Speaking at IT Governance’s conference in London, Alan Calder, founder and CEO at IT Governance, said that while he welcomed it, Cyber Essentials was only giving “the minimum level of implementation” but the benefits of implemnentation were survival as most companies do not deal with basic threats, but it was a demonstration to customers and staff that you take cyber security properly.
He said: “Organisations are not spending enough to close issues and are doing the wrong thing; they are spending on a knee jerk reaction to what they last suffered. If they had a malware infestation but they didn’t see a plant of APT software on network, so they rolled out investment in password control and anti-vuirs to make sure it didn’t happen again, but vulnerabilities went on existing and business was too locked down.”
Also speaking at the event, Sarb Sembhi, chair of ISACA GRA committee and director of Storm Guidance, said that he felt that Cyber Essentials was a small part of what the Government was trying to do, and while it was important and a brilliant idea, it was a starting point.

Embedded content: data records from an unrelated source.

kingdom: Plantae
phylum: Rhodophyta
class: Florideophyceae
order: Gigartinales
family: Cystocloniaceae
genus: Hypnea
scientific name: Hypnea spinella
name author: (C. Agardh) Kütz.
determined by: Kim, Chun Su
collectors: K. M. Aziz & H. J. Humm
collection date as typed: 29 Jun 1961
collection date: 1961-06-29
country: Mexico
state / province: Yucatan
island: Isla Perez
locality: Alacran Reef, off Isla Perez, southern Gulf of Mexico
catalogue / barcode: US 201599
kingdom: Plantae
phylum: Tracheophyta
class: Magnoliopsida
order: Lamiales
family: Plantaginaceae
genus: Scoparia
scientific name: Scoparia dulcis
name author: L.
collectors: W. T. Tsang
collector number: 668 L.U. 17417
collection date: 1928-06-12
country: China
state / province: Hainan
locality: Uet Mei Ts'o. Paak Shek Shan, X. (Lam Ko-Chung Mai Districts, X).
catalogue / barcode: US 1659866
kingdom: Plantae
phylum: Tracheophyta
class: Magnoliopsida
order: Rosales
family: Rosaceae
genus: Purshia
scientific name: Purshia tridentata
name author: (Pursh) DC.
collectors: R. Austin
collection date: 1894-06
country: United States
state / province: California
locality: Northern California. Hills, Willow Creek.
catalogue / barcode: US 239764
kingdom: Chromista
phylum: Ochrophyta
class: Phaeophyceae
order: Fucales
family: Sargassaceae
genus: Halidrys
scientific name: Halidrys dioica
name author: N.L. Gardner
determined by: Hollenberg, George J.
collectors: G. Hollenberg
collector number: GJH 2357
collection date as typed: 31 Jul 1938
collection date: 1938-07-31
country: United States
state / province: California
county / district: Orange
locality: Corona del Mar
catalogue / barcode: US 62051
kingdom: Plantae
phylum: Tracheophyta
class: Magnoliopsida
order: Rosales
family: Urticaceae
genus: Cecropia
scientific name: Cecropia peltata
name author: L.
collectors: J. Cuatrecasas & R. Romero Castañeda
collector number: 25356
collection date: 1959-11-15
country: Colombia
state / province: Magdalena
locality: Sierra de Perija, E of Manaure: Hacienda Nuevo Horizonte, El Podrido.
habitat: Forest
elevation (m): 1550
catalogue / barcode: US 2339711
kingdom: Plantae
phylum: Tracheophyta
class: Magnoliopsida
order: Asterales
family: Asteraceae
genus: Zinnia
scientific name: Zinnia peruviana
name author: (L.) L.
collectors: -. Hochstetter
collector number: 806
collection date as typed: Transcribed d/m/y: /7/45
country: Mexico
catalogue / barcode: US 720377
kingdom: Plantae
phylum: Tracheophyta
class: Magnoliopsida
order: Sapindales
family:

“We do need it, but it is a checklist, and anyone can check things, but it is done at a point in time to check and it is like an MOT in the way that it works,” he said. “The basics are there to help protect you from attacks and breaches, and this starting point measures you at a point in time. But threats are evolving continuously and Heartbleed issues are still not fixed, while risks are changing and hacker tools getting better, and we have to get better at securing.”
Sembhi called for a an assessment to assess business in the changing risk landscape. He said: “I believe this is what the Government is going towards, and many are not doing that so I don’t know how they expect them to do this. There should be a capability to look at maturity and what is an organisation’s maturity to risk and roadmap from what we have at the moment to a mature security assessment.”